◆ Exercise goal ◆
In the article on sports romance, which book series is Heated Rivalry based on?

◆ Extract ◆
Sports romance is taking over TV, and it’s about time

For years, sports romance lived in the perfect little corner of BookTok where the stakes were simple. There was one emotionally unavailable athlete, one girl who absolutely should not fall for him, one locker room full of unresolved tension, and a fanbase ready to defend their fictional book boyfriend like he was a real life sportsman. But now, sports romance is officially leaving the page and stepping onto the screen.

Between Off Campus becoming one of Prime Video’s buzziest romance releases, Heated Rivalry bringing hockey romance to a whole new audience, and studios suddenly realizing that women have been carrying the sports-romance industrial complex on their backs, the genre is having a serious moment. It’s not even just one sport or one show. Yes, we’re obsessed over the hockey ones, but there’s soccer, figure skating, college sports, queer sports rom-coms. The girls asked for sports romance adaptations, and apparently Hollywood finally figured it out.

So, what’s next? Let’s talk about the sports romance books already headed to TV and film, and the series we need adapted immediately.


Heated Rivalry Changed the Conversation

Heated Rivalry, based on Rachel Reid’s Game Changers series, brought Shane Hollander and Ilya Rozanov’s hockey romance to a much wider audience. The show’s success has also revived interest in Reid’s books, including the upcoming Unrivaled, which continues Shane and Ilya’s story. What makes Heated Rivalry especially important is not just that it is a hockey romance, it is that it is a queer hockey romance set inside a sport and culture that has historically felt very straight, very masculine, and very resistant to anything that challenges that image. That is what gives the story so much of its tension.

Shane and Ilya are not just two rivals secretly falling in love. They are two male professional hockey players falling in love in a world where image, toughness, privacy, masculinity, and public perception matter constantly. The NHL, and men’s professional hockey more broadly, has a very specific culture – locker room codes, media pressure, fan expectations, national identity, sponsorships, team politics, and the unspoken demand that players fit a certain version of what a male athlete is “supposed” to be. So when you place a queer romance inside that world, the stakes change completely.

The secrecy is not just a trope, it’s really a means of survival. The longing is not just romantic angst, it’s shaped by fear, pressure, and the reality of being in a space where queerness has not always been openly welcomed. The rivalry is not just fun tension, it becomes a shield, and sometimes the only socially acceptable way for them to be intensely connected in public. That is why Heated Rivalry hits differently.

◆ Data records ◆

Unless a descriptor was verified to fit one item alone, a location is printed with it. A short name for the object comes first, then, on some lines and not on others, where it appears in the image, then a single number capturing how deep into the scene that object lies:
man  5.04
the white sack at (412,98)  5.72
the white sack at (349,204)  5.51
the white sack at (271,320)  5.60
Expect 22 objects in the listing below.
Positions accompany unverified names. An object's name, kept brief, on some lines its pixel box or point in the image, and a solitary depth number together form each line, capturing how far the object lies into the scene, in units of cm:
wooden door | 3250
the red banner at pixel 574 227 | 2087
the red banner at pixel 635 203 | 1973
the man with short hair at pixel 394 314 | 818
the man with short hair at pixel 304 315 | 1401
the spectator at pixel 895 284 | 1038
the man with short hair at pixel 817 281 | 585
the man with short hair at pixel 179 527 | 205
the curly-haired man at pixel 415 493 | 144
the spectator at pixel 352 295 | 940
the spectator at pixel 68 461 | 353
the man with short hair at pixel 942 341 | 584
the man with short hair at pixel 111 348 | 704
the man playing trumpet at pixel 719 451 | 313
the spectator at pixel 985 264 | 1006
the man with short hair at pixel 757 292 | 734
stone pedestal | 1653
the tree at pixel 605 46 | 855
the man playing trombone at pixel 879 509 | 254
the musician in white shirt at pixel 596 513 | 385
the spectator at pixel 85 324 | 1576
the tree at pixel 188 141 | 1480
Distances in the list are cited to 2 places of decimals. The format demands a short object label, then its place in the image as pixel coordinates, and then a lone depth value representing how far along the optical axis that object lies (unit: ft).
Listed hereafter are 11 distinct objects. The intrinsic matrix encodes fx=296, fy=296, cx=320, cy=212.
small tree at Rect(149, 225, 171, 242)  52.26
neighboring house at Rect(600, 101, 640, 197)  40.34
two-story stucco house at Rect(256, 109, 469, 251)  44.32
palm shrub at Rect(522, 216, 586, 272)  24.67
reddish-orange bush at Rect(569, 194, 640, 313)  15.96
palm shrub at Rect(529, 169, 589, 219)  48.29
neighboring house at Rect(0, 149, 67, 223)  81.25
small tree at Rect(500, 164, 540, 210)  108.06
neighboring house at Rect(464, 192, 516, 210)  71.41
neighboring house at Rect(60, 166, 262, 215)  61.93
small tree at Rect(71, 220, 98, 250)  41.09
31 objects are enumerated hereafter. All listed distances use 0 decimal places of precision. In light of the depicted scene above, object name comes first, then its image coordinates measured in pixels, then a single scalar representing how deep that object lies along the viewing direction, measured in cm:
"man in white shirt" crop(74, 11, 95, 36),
...
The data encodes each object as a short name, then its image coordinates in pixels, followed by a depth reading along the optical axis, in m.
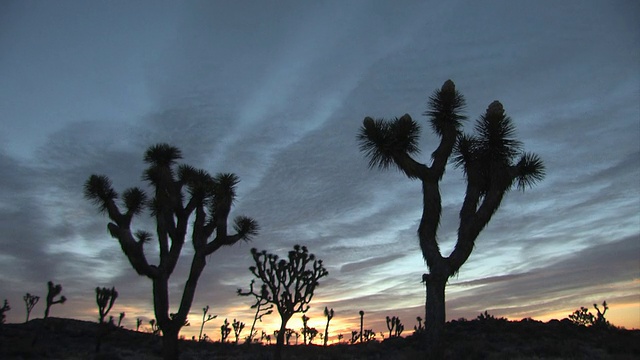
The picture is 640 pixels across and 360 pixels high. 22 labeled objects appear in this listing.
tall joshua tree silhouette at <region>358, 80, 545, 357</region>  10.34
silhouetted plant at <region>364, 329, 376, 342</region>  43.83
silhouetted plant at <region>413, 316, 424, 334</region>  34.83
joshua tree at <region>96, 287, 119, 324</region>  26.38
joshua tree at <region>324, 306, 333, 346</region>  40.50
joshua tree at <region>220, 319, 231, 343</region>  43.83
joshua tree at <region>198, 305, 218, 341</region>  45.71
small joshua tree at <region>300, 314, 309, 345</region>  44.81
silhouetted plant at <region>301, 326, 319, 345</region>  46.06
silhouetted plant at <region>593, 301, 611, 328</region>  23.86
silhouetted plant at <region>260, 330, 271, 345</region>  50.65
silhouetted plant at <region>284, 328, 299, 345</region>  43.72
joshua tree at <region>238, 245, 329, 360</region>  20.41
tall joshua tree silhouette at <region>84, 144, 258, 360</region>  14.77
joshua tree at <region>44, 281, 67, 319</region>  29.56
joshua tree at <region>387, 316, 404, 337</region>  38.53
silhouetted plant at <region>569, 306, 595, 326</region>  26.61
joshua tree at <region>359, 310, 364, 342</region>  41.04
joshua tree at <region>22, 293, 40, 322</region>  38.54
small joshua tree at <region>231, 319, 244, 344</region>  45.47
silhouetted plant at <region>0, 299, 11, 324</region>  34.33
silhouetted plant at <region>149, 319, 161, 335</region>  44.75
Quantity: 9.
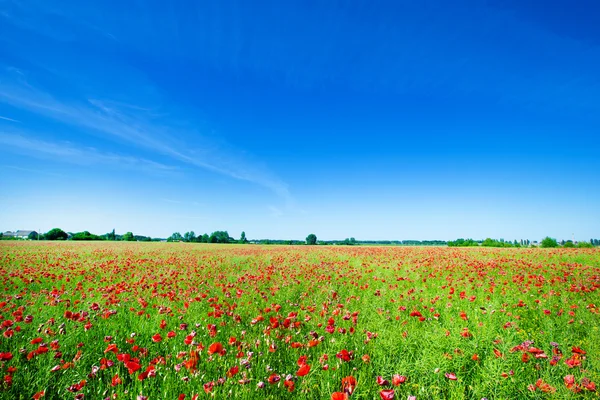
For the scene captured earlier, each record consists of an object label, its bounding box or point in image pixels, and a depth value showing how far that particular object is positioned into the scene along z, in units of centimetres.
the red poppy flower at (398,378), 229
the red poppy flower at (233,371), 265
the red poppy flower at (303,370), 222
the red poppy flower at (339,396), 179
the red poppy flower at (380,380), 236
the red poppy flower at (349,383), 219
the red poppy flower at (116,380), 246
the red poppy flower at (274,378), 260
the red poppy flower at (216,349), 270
---
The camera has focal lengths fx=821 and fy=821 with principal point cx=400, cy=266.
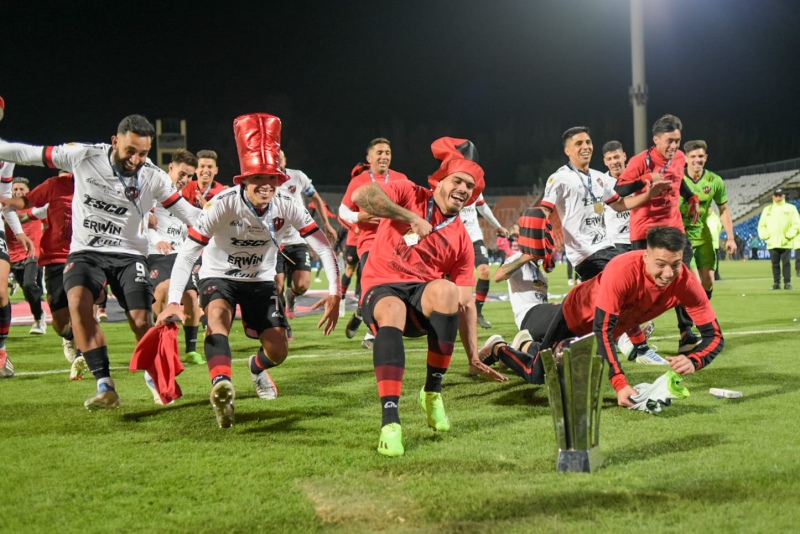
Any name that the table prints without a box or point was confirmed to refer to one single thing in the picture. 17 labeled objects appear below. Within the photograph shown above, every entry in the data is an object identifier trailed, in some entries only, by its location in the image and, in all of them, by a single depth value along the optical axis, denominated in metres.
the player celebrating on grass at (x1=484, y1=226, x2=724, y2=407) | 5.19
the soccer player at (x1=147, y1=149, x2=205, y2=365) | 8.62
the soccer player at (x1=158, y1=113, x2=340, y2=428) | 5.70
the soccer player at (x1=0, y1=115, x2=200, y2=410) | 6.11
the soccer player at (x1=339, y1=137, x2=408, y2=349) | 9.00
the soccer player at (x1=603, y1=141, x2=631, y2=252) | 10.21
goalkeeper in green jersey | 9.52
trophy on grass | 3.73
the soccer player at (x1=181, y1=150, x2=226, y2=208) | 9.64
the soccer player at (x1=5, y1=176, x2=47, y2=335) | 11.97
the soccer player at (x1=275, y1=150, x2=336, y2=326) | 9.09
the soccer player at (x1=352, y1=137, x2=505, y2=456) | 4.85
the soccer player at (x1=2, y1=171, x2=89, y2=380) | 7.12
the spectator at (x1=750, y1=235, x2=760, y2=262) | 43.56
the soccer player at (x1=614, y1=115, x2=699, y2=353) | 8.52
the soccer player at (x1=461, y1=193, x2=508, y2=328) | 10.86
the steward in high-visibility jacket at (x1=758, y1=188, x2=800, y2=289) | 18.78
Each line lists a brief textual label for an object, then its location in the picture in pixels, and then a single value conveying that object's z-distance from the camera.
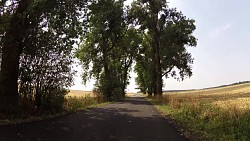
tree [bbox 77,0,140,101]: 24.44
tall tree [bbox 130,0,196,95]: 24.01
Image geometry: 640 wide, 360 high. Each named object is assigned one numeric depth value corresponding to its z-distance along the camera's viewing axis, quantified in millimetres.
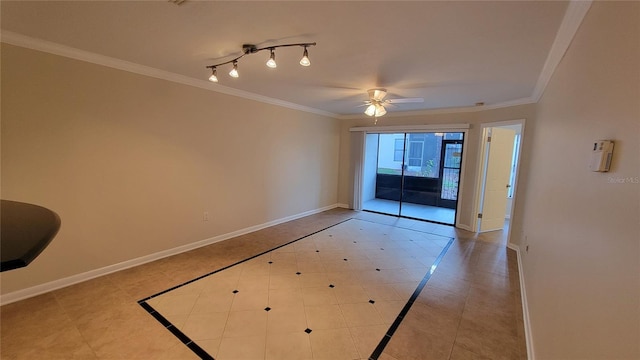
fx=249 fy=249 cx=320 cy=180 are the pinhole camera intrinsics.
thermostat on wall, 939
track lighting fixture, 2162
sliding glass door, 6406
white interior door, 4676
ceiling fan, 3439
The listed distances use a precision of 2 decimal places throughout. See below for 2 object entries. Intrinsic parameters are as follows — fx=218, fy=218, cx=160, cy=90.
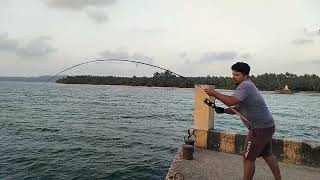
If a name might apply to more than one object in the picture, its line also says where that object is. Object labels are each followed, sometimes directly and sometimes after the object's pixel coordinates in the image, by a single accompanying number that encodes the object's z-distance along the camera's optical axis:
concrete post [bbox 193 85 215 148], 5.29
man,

◆ Response for this exercise ◆
Heated Rivalry is based on Rachel Reid's Game Changers series.